Robert Francis Kennedy, speaking to the black students of South Africa, on their day of Affirmation in June 1966 said,:

“There is discrimination in this world and slavery and slaughter and starvation. Governments repress their people; millions are trapped in poverty while the nation grows rich and wealth is lavished on armaments everywhere. These are differing evils, but they are the common works of man. They reflect the imperfection of human justice, the inadequacy of human compassion, our lack of sensibility towards the suffering of our fellows.”

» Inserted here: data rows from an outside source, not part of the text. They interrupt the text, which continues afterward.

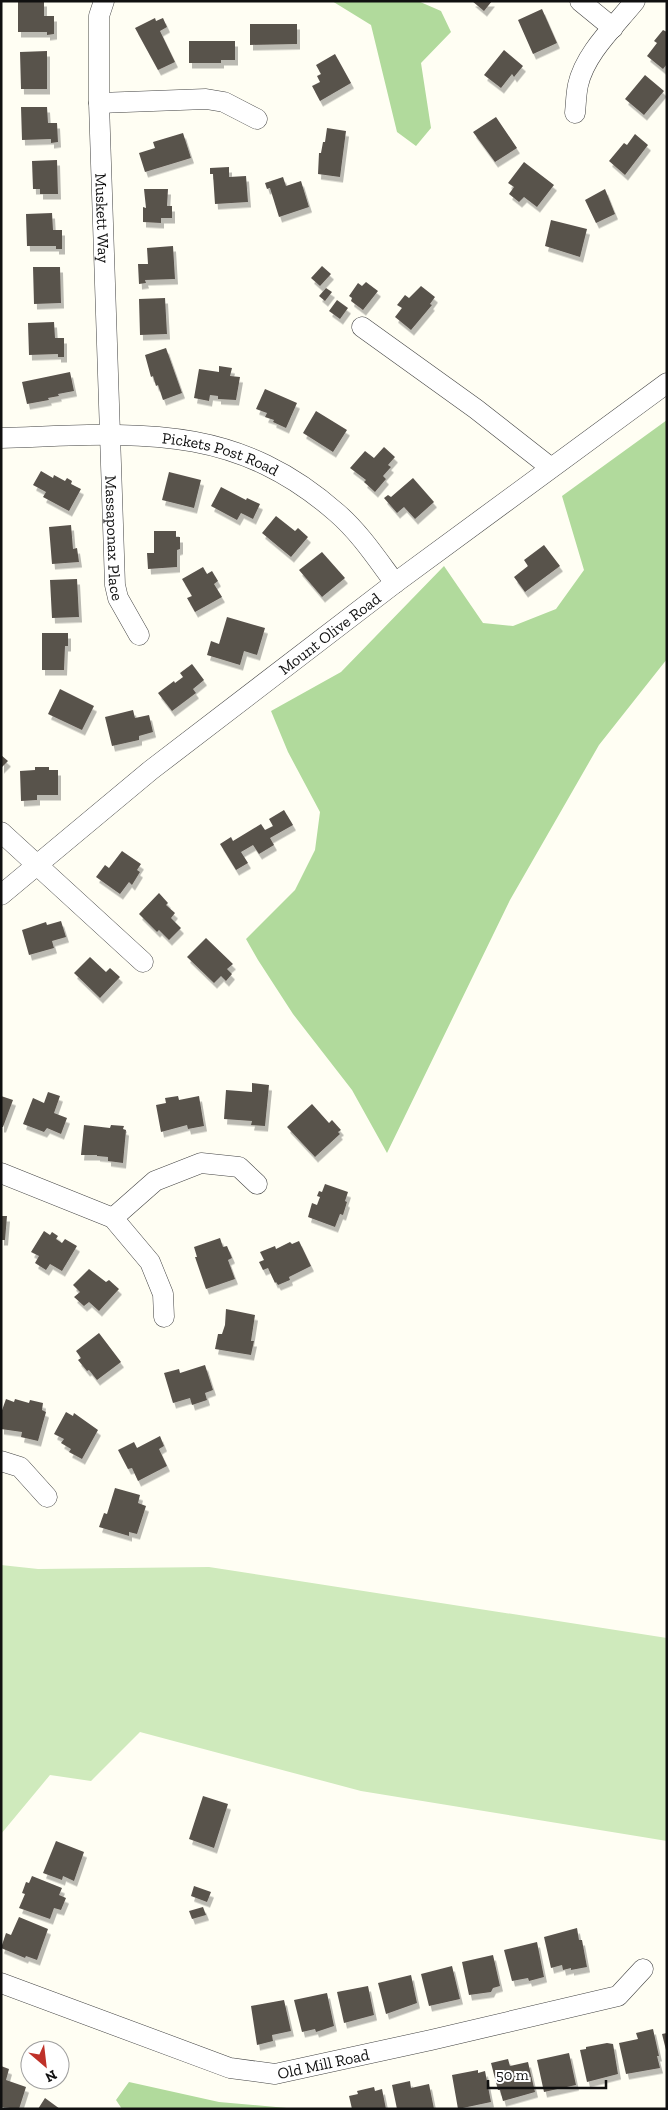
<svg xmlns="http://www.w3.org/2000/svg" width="668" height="2110" font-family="'Zilla Slab',serif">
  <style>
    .green { fill: #cfeabc }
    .forest { fill: #b1da9c }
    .building { fill: #59524c; filter: url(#shadow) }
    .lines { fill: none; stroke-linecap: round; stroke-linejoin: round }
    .minor-casing { stroke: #434343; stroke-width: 21 }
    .minor { stroke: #fff; stroke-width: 20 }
    .labels { text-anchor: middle; stroke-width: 5; stroke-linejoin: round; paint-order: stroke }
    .street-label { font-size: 16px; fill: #101010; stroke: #fff }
  </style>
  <defs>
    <filter id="shadow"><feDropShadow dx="3" dy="5.5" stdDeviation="0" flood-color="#0004"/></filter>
  </defs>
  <rect width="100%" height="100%" fill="#fffef3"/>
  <path class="green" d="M1 1565 38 1569 209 1567 667 1638V1841L361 1791 140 1732 91 1781 50 1775 1 1834Z"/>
  <path class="forest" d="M332 1H418L441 11 451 32 421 63 431 128 416 146 397 132 371 25Z
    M667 420V659L599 745 510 900 387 1153 352 1090 293 1014 258 960 246 939 295 890 315 850 320 812 288 752 271 711 341 672 444 566 483 623 513 626 556 609 584 570 562 496Z
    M129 2082 219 2102 298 2109H122L116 2100Z"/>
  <path class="building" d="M18 1H44V16H54V34L47 35V32H18Z
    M472 1H492L484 11Z
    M542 9 557 43 533 54 518 20Z
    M155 18 156 21 163 18 167 27 160 31 175 62 158 70 135 28Z
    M250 24H297V44L250 45Z
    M663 30 667 32V64L663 69 647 56 657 43 654 41Z
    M189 41H235V60H221V63H189Z
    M504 50 523 66 514 77 512 74 501 88 484 75Z
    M47 51V89H21L20 52Z
    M335 54 351 83 320 101 312 86 320 82 317 76 321 74 316 65Z
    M645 75 664 91 644 115 625 99Z
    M21 107H47L48 123H57L58 142 51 143V139L22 140Z
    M496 117 517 148 495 162 473 132Z
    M327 128 346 131 340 177 318 174 319 153H321L323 142H325Z
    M183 133 191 158 145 172 139 153 155 148 153 142Z
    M635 134 648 145 625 175 609 161 624 143 627 145Z
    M57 160 58 194H40V189H33L32 161Z
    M524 162 554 185 537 207 524 197 519 202 509 194 514 187 508 183Z
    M229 167V177L246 176 248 202 215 204 213 174H210V168Z
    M283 177 286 186 301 181 309 207 279 217 270 188 267 189 265 183Z
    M144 189H168L167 206H172V218H161V223L143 222V207L146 208Z
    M605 189 615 214 596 223 585 200Z
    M52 213 53 230H62V249H56V246H27L26 214Z
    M551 220 587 229 580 257 545 246Z
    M173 246 175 279 145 280 146 283 139 284 138 264H148L147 248Z
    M322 266 331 274 320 286 311 278Z
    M33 267H60L61 303 34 304Z
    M366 282 378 291 363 310 351 301 352 298 349 296 358 283 362 286Z
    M421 286 435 297 430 304 432 305 411 330 395 317 402 308 397 305 405 295 409 298Z
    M326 288 332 292 325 301 319 296Z
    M165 298 167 334 140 335 139 299Z
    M337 300 348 308 340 319 329 311Z
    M54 322 55 338H64V357H58V354L29 355 28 323Z
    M166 348 182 393 163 400 158 385 156 386 153 376 151 377 145 355Z
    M219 366 232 368 230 376 240 377 236 400 218 399V396L210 395 209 401 194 398 199 369 219 372Z
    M70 372 74 391 58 394 59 396 48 398 49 400 27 404 22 382Z
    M265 389 297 403 286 428 273 422 274 420 265 417 267 413 256 409Z
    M316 411 347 430 333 452 303 433Z
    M384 447 395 457 388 465 391 467 383 476 386 479 375 492 364 482 366 480 350 468 365 451 374 458Z
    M41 471 53 478 54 475 65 481 67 478 72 481 71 484 81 489 69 511 43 497 46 492 33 485Z
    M169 472 201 480 194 508 162 500Z
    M413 478 434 502 415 519 404 507 397 513 384 498 388 495 391 497Z
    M221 487 246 500 247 498 260 504 253 519 241 513 237 520 211 506Z
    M276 516 295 531 298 528 308 537 291 557 262 533Z
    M71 525 73 549 77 548 79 562 52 564 49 527Z
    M154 531H176V537H180V549L177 550V567L148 569 147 553H154Z
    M544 545 560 566 525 592 514 577 528 566 524 560Z
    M322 552 345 578 322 597 299 570Z
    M203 567 207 574 212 571 218 581 214 584 222 597 195 612 187 598 192 596 182 579Z
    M77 579 79 617 52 618 50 580Z
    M227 617 265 628 257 655 244 651 240 665 207 655 211 641 219 644Z
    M42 633H68V646H65L64 670H42Z
    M192 664 204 680 193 689 196 693 172 711 158 693 174 681 175 683 183 677 180 673Z
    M60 689 94 706 82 730 48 714Z
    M133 710 135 718 149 715 153 732 139 736V740L112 746 105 717Z
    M1 755 8 761 1 768Z
    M35 767H49V770H58V795H37V800L21 801 20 771 35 770Z
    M284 810 293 825 270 838 274 845 259 854 253 845 241 852 248 863 236 870 220 844 231 837 233 841 261 824 265 830 273 826 269 819Z
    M122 851 141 864 137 870 140 872 132 885 129 882 120 894 96 877 105 865 109 868Z
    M159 893 168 903 166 905 175 913 171 918 181 928 169 940 159 930 157 932 139 914Z
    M61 921 66 937 52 941 54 948 29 955 22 930 46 922 47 925Z
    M206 938 233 964 227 969 232 974 226 981 221 976 214 983 187 957Z
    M90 957 106 972 110 968 120 977 100 998 74 973Z
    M252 1083 269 1085 265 1126 251 1125 252 1121 224 1119 226 1090 252 1092Z
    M48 1092 60 1096 54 1113 67 1118 61 1134 47 1128 44 1132 23 1124 33 1098 44 1103Z
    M1 1096 13 1100 3 1127H1Z
    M178 1096 179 1100 199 1096 204 1126 188 1129 187 1125 161 1132 156 1105 166 1103 165 1098Z
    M312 1104 329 1123 332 1120 341 1130 338 1132 340 1134 315 1157 287 1127Z
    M84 1125 110 1128 111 1125 124 1126 123 1129 126 1130 123 1163 108 1161V1157L97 1156V1155H81Z
    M325 1184 348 1192 345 1201 347 1202 343 1215 340 1214 335 1227 308 1217 312 1203 317 1205 320 1197 317 1196 319 1191 322 1192Z
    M1 1216H7L5 1240H1Z
    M44 1231 50 1235 52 1232 58 1236 56 1239 62 1243 65 1239 77 1246 62 1271 50 1264 46 1270 35 1263 39 1256 31 1252Z
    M220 1238 223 1247 227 1246 232 1258 228 1260 235 1279 206 1289 195 1257H197L194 1247Z
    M299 1241 311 1266 289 1277 290 1280 278 1285 276 1282 275 1283 268 1268 263 1270 259 1262 264 1260 260 1252 275 1246 276 1249 290 1242 292 1244Z
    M89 1269 106 1282 109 1280 119 1289 99 1311 89 1302 84 1306 74 1297 80 1292 73 1285Z
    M226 1309 255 1315 251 1341H254L251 1355 215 1349 218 1334H222L225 1325Z
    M99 1333 121 1362 97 1380 89 1370 87 1371 78 1360 81 1358 76 1351Z
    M205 1365 213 1390 205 1393 207 1400 192 1405 190 1398 173 1403 164 1373 179 1369 180 1373Z
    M6 1399 14 1402 15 1399 29 1403 30 1400 43 1403 42 1410 46 1412 38 1441 21 1437 22 1432 1 1429V1413Z
    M66 1412 73 1416 74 1413 98 1430 82 1459 69 1452 71 1449 61 1443 64 1439 54 1434Z
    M160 1436 164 1446 159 1449 167 1466 138 1481 132 1468 128 1469 118 1450 134 1442 137 1448Z
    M115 1488 140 1495 138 1503 146 1506 137 1534 129 1532V1536L99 1527 104 1513 107 1514Z
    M203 1796 228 1804 214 1848 189 1839Z
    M56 1841 84 1852 74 1881 63 1876 62 1880 43 1873Z
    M32 1876 62 1888 59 1895 66 1898 61 1910 54 1908 50 1919 19 1908 25 1894 22 1893 26 1882 29 1883Z
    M194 1886 211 1892 207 1902 191 1896Z
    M203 1907 206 1915 192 1919 189 1911Z
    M19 1917 48 1929 37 1960 26 1956 25 1958 1 1948 6 1933 11 1935Z
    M577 1928 579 1940H582L587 1967 571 1970V1968L563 1970 562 1965 551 1968 544 1937Z
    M537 1942 544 1977 529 1981 528 1978 512 1981 504 1950Z
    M493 1955 500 1986 493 1988 491 1992 469 1995 462 1962Z
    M452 1966 460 1999 429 2006 421 1974Z
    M411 1975 417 2003 386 2014 378 1983Z
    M368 1986 374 2015 344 2023 337 1992Z
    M327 1993 334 2026 316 2032 315 2029 302 2032 294 2000Z
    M284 2000 291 2031 272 2035 273 2041 257 2045 251 2006Z
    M653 2029 659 2056H657L660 2068 626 2074 619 2043 638 2039 636 2033Z
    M667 2033V2050H666L662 2034Z
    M607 2043 613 2044 618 2074 587 2082 580 2050 586 2049V2047Z
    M569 2053 576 2085 544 2092 537 2060Z
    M508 2059 510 2066 528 2062 535 2092 503 2101 500 2090H498L491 2063Z
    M1 2066 9 2069 6 2080 26 2087 19 2109 1 2107Z
    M478 2070V2073L485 2071 491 2102 458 2109 452 2075Z
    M410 2081 411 2088 429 2084 434 2109H397L392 2085Z
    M374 2087 375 2091 382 2089 386 2109H352L349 2096 358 2094 357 2091Z
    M45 2098 60 2109H38Z"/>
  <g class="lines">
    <g class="minor-casing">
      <g id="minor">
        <path id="s1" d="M104 1 99 16V103L115 585 118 598 139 635"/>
        <path d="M580 1 613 28"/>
        <path d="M99 103 206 99 224 102 257 119"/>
        <path d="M575 113C576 104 576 94 578 85 585 53 615 26 635 1"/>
        <path d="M362 327 476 409 550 467"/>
        <path id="s2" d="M1 438C131 434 232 420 337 513 360 533 377 559 395 583"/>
        <path d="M1 832 143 962"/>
        <path id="s3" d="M1 895 151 770 395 583 667 383"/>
        <path d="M1 1173 113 1218 150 1262 163 1294 164 1317"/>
        <path d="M113 1218 155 1181 201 1163 239 1167 257 1184"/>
        <path d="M1 1461 20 1467 47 1497"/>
        <path id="s4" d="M1 1983 230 2068 275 2074 431 2040 618 1996 643 1969"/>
      </g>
    </g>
    <use href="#minor" class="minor"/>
  </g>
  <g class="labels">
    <g class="street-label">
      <text dy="6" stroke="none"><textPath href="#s1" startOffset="218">Muskett Way</textPath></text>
      <text dy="6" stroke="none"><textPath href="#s2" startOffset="222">Pickets Post Road</textPath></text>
      <text dy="6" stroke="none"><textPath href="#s1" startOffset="538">Massaponax Place</textPath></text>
      <text dy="6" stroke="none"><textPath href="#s3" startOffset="420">Mount Olive Road</textPath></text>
      <text dy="6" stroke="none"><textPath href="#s4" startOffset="339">Old Mill Road</textPath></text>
    </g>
  </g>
  <rect width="668" height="2110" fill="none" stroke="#101010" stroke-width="5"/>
  <g transform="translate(45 2065) rotate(152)"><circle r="24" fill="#ffffff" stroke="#9f9f9f"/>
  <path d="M0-4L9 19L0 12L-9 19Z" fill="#bf3129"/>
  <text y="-8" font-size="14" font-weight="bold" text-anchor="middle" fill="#101010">N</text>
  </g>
  <path d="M488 2080v8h118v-8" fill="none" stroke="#101010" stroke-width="2.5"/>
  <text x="496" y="2080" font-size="15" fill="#101010" stroke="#ffffff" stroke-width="4" paint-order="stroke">50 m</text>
</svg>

“But we can perhaps remember — even if only for a time — that those who live with us are our brothers; that they share with us the same short moment of life; that they seek — as we do — nothing but the chance to live out their lives in purpose and happiness, winning what satisfaction and fulfillment they can.”

It is perhaps this duality – that led Tagore to write, ‘where the mind is without fear and the head is held high’. In the battle between – what Shakespeare calls nurture and nature – while we struggle and fall to our baser instincts; our hopes, dreams and aspirations push us to pick ourselves up and keep climbing. Out from the dark forests, into the sunlight slopes. The battle will not be won in our life time. It may even not be won in the lifetime of the human species on this earth – but that should not stop us from fighting.

As Brad Pitt’s character in the film Troy said, “In a thousand years from now even the dust from our bones will have disappeared; what will people remember?” Let people remember that we fought. Not with each other, but with ourselves. Being human is not about empathy and sympathy, it’s about choosing to live our lives by something. As Kennedy said, ‘we can perhaps remember…….

If not, then as the Script sing, “if you don’t stand for something, you’ll fall for everything!”